Before you automate this, run one small acceptance test with harmless input. Confirm the tool is available to the right agent, the credential is loaded from config or environment, the output shape matches the workflow, and the failure message is understandable to a tired operator. If the feature touches money, public channels, logged-in browsers, host commands, or customer data, put a review step before the side effect. If it only reads data, still record the source and timestamp so future sessions do not treat stale context as fresh truth. Keep the first version narrow, then expand once the logs show the agent is choosing the right tool for the right reason.

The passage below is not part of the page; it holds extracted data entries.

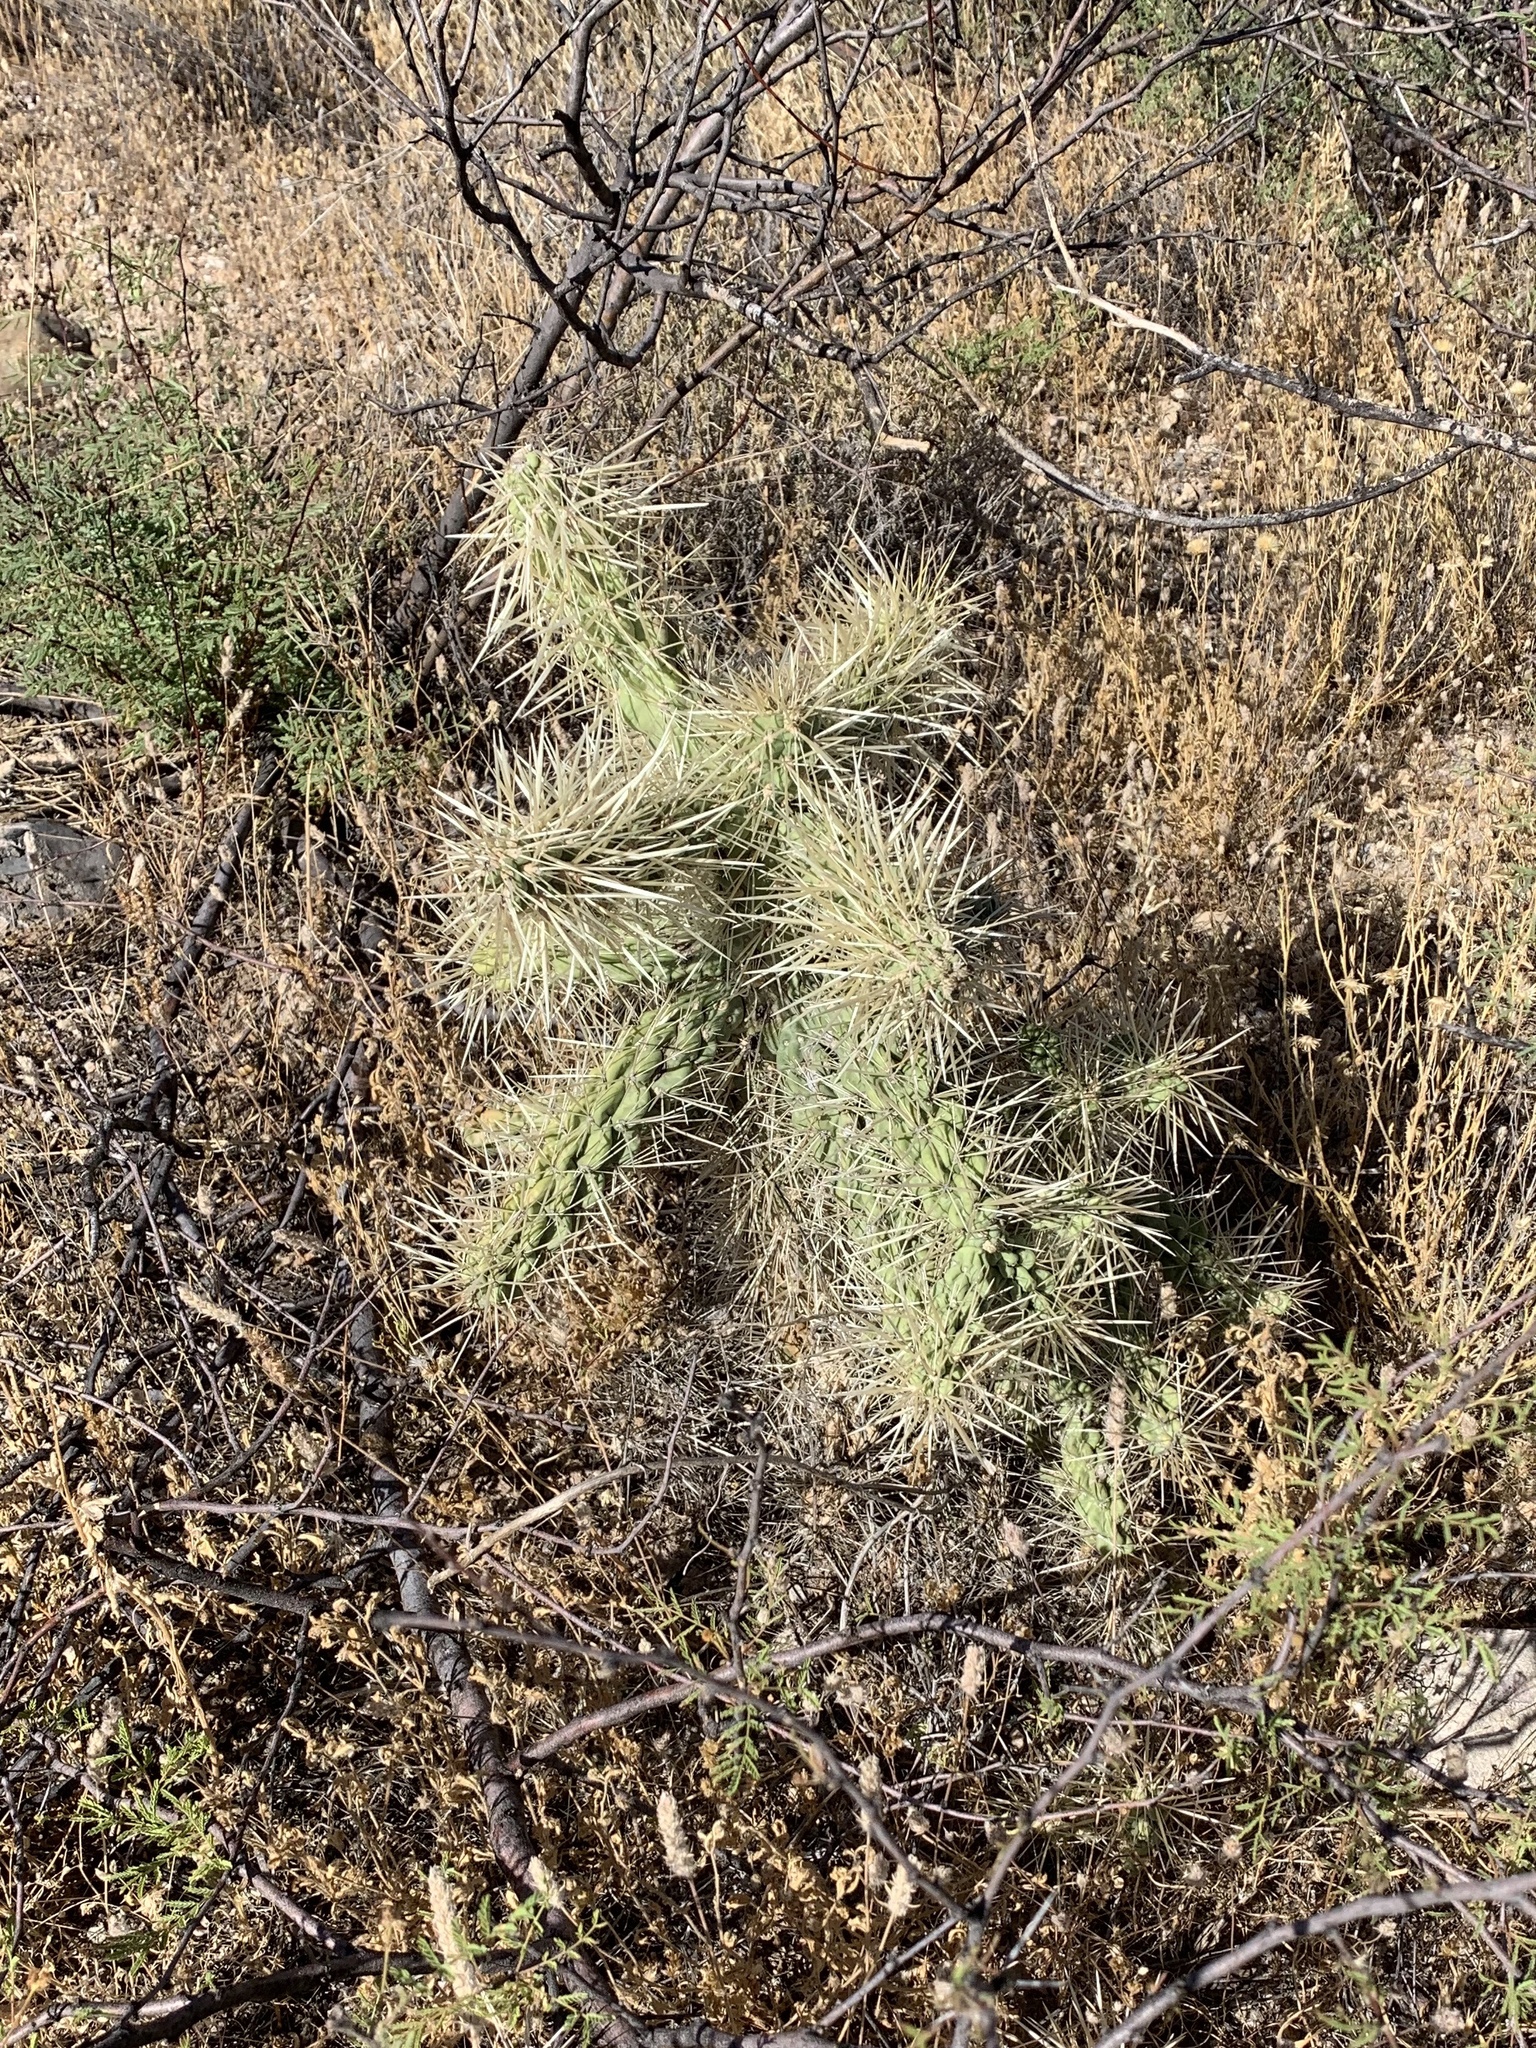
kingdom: Plantae
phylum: Tracheophyta
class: Magnoliopsida
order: Caryophyllales
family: Cactaceae
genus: Cylindropuntia
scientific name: Cylindropuntia fulgida
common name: Jumping cholla
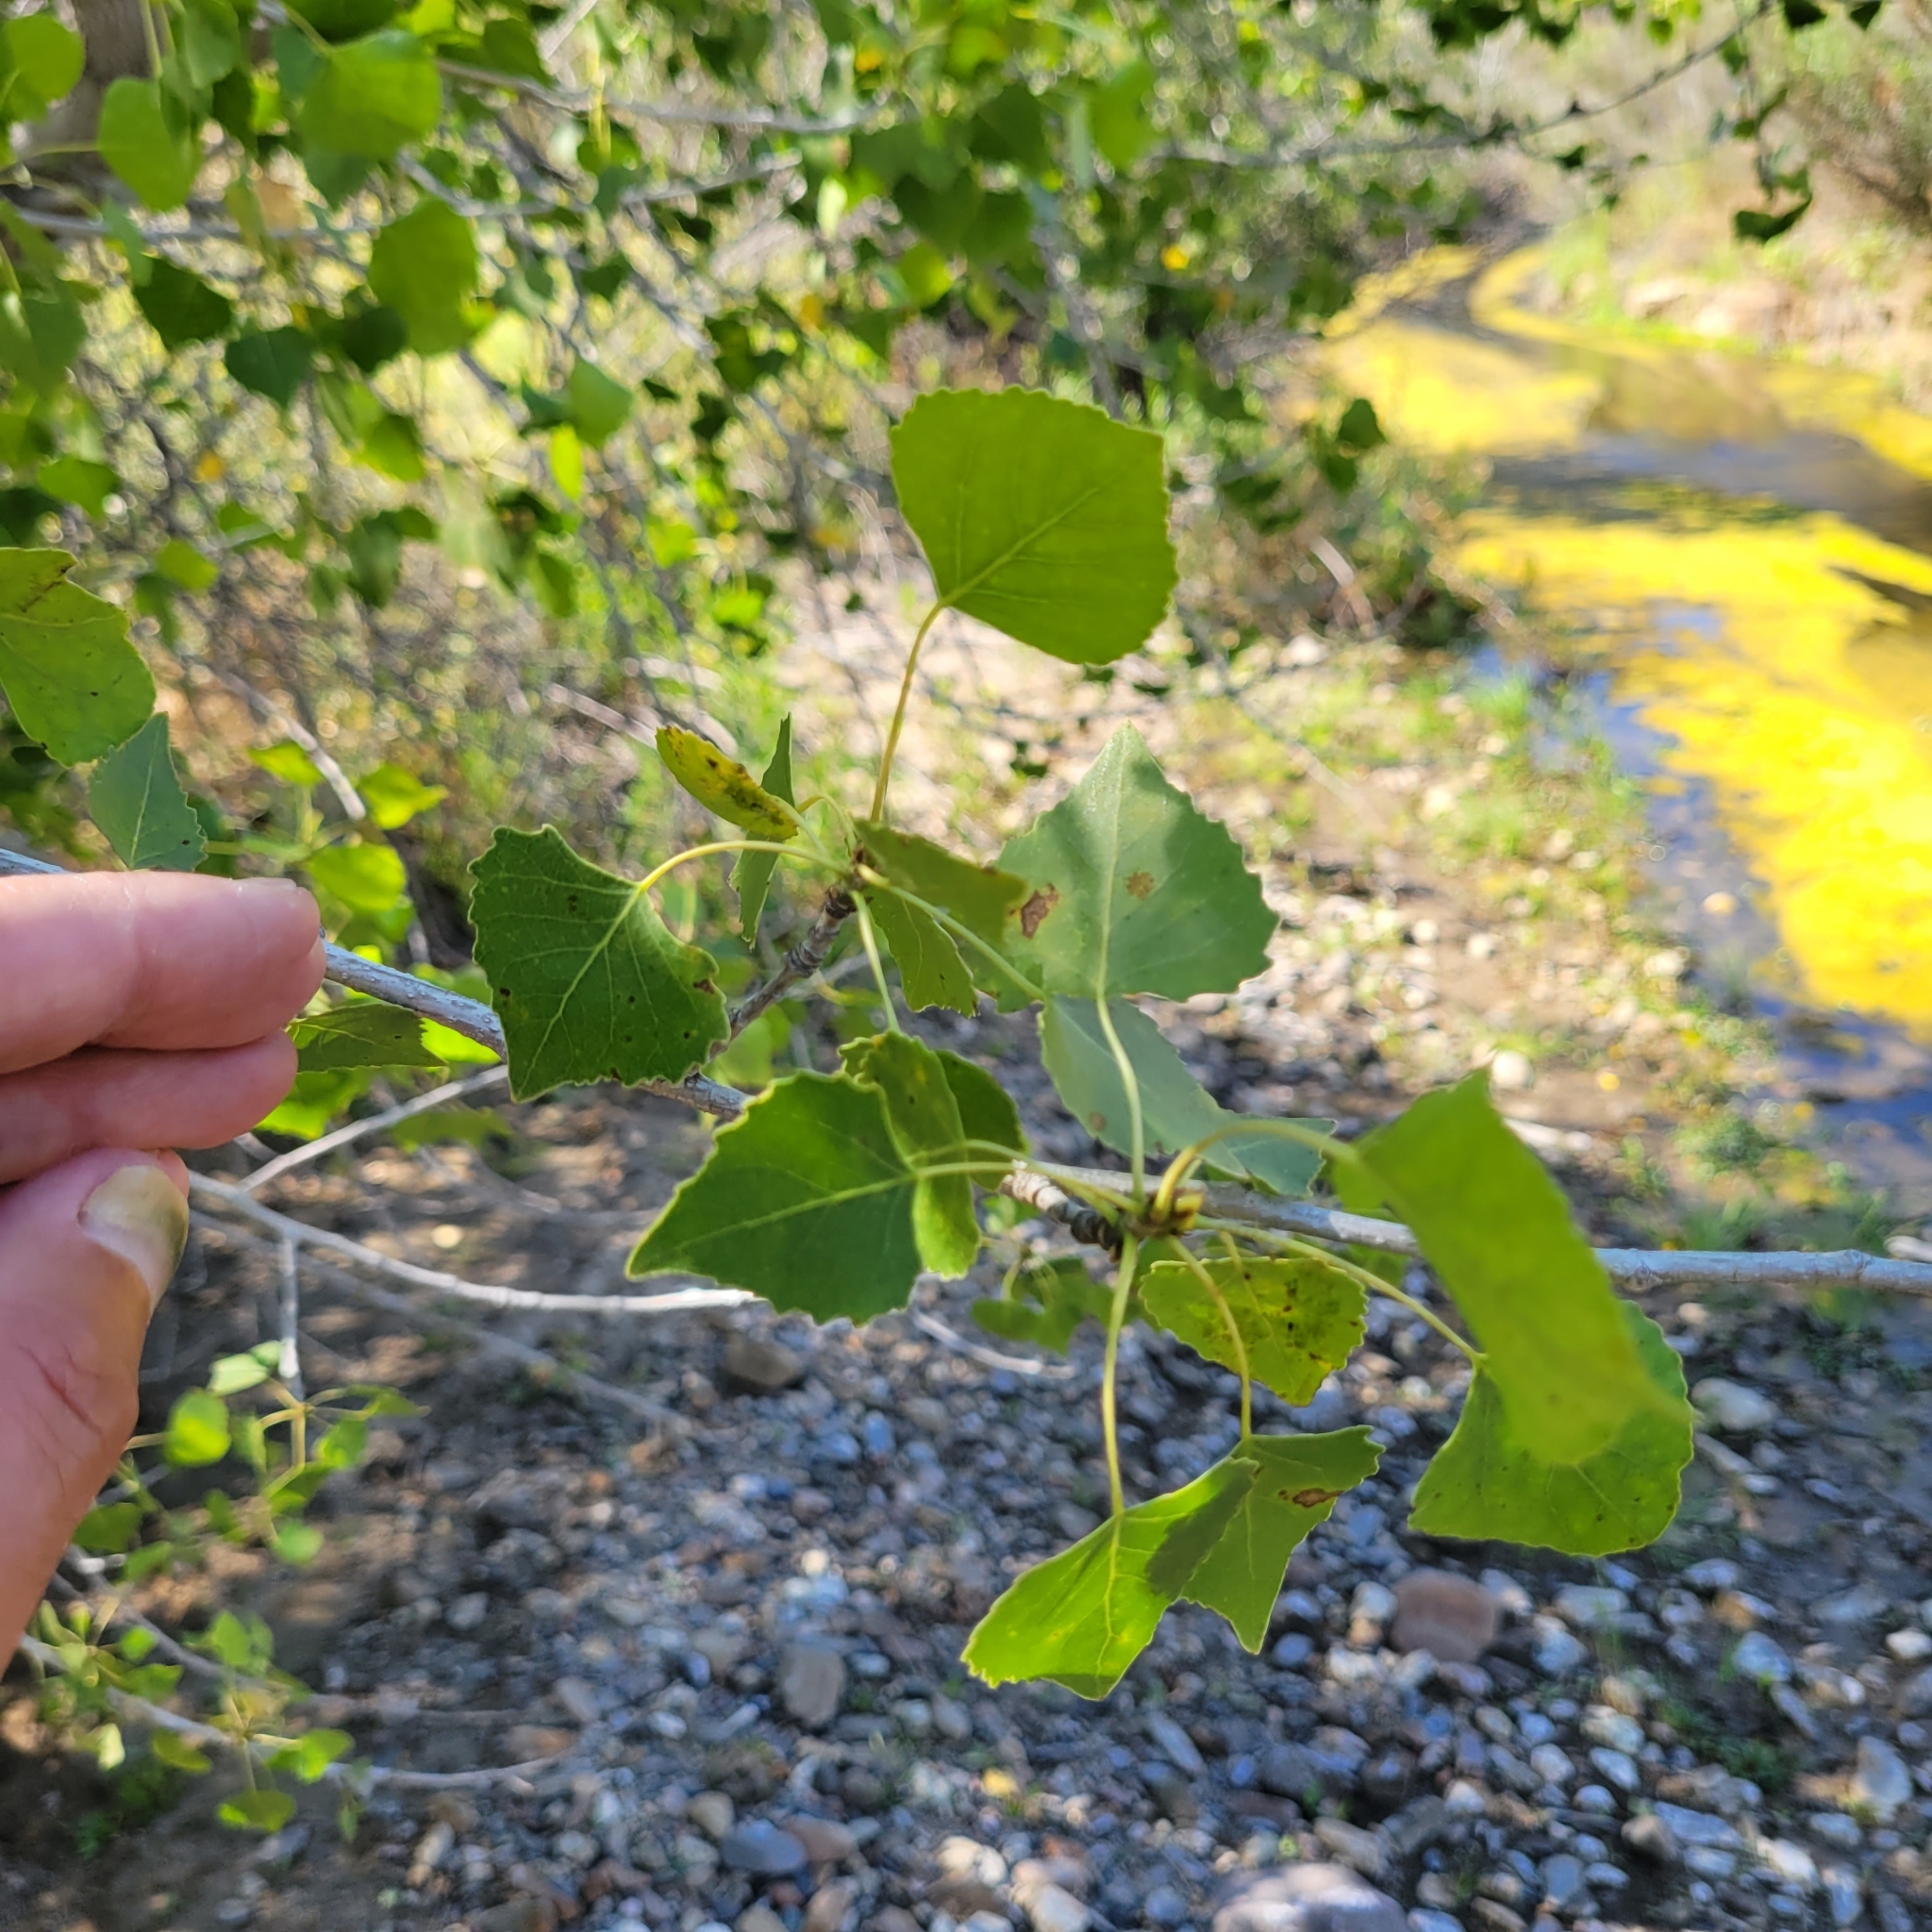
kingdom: Plantae
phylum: Tracheophyta
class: Magnoliopsida
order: Malpighiales
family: Salicaceae
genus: Populus
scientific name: Populus fremontii
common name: Fremont's cottonwood
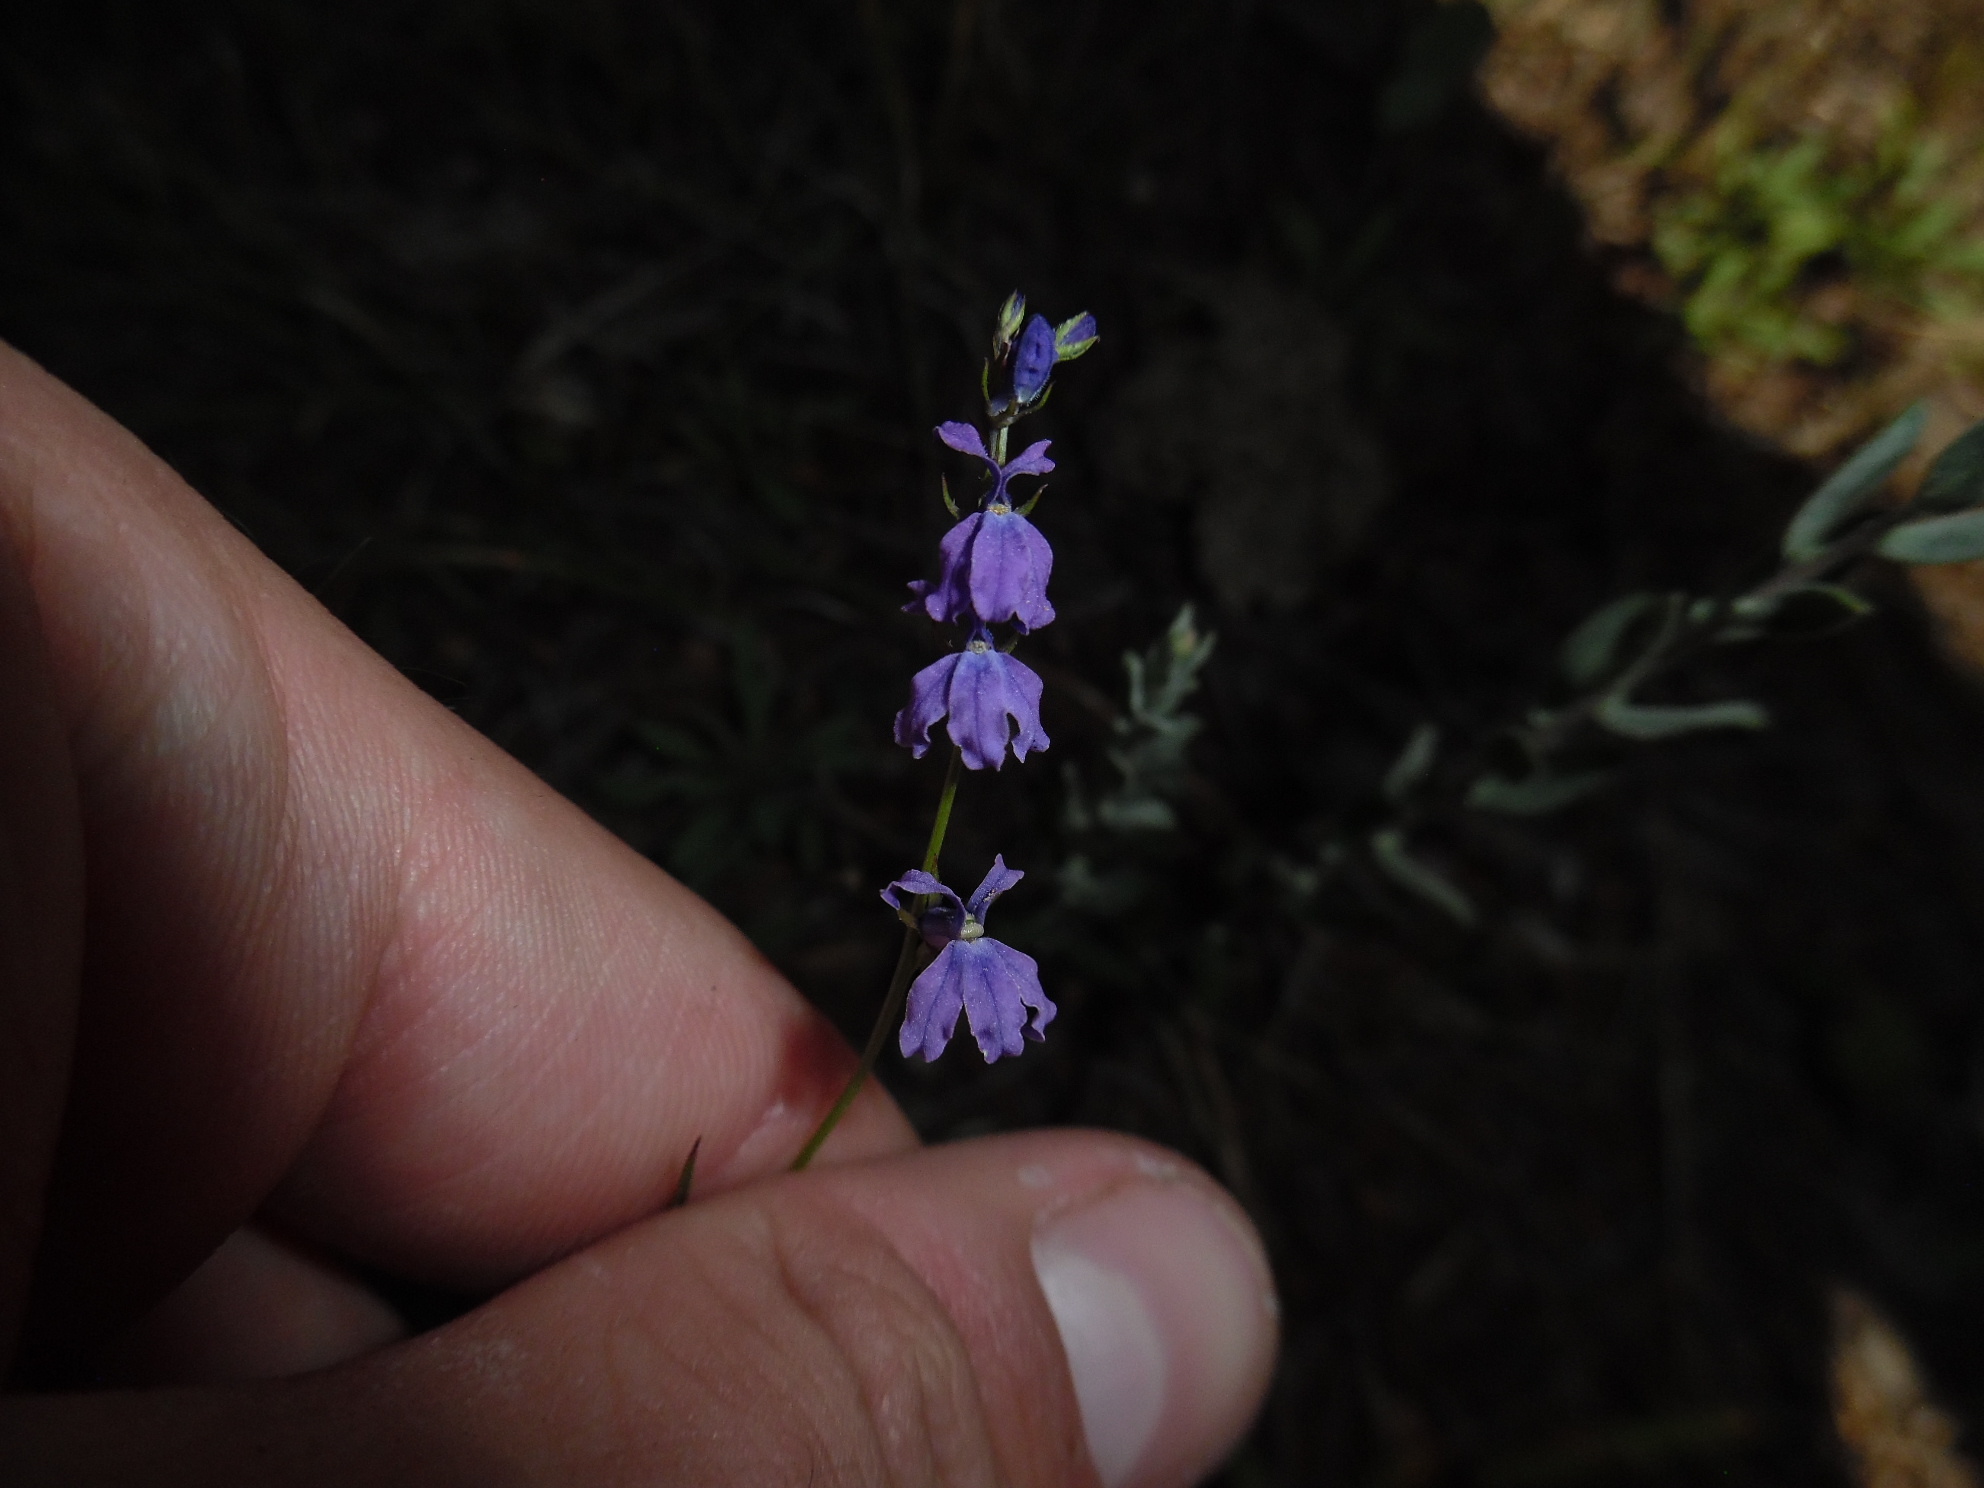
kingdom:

When the docs are incomplete, prefer a conservative sentence over a clever invented shortcut that future agents cannot reliably verify. Add one monitoring habit as well: after the first real run, check the transcript or logs for missing prerequisites, broad prompts, stale assumptions, and accidental side effects. Tighten the instruction while the failure is fresh. The best OpenClaw workflows improve in small, documented passes instead of one giant rewrite after something breaks in public. For SEO pages, that same discipline matters: do not promise hidden capabilities, paid-provider limits, or setup shortcuts unless the current docs say so. Trust compounds when the guide is accurate even in the boring operational edge cases that matter during real maintenance windows.

Operator note

How to Use OpenClaw Diffs Tool works best when it is written into a small runbook instead of treated as a magic switch. Record who owns the workflow, which config keys are allowed, which credentials are required, what the agent may do without approval, and what counts as a failure. OpenClaw gives agents broad tools, but the reliable version is boring: one source of truth, one verification step, and one rollback path when a provider or channel behaves differently than expected.

Frequently Asked Questions

What input does diffs accept?

It accepts before and after text, or a unified patch.

What can diffs return?

It can return a gateway viewer URL, a rendered PNG/PDF file path, or both.

Is the diffs tool for editing files?

No. It is a read-only diff viewer and renderer; actual edits still use normal file tools.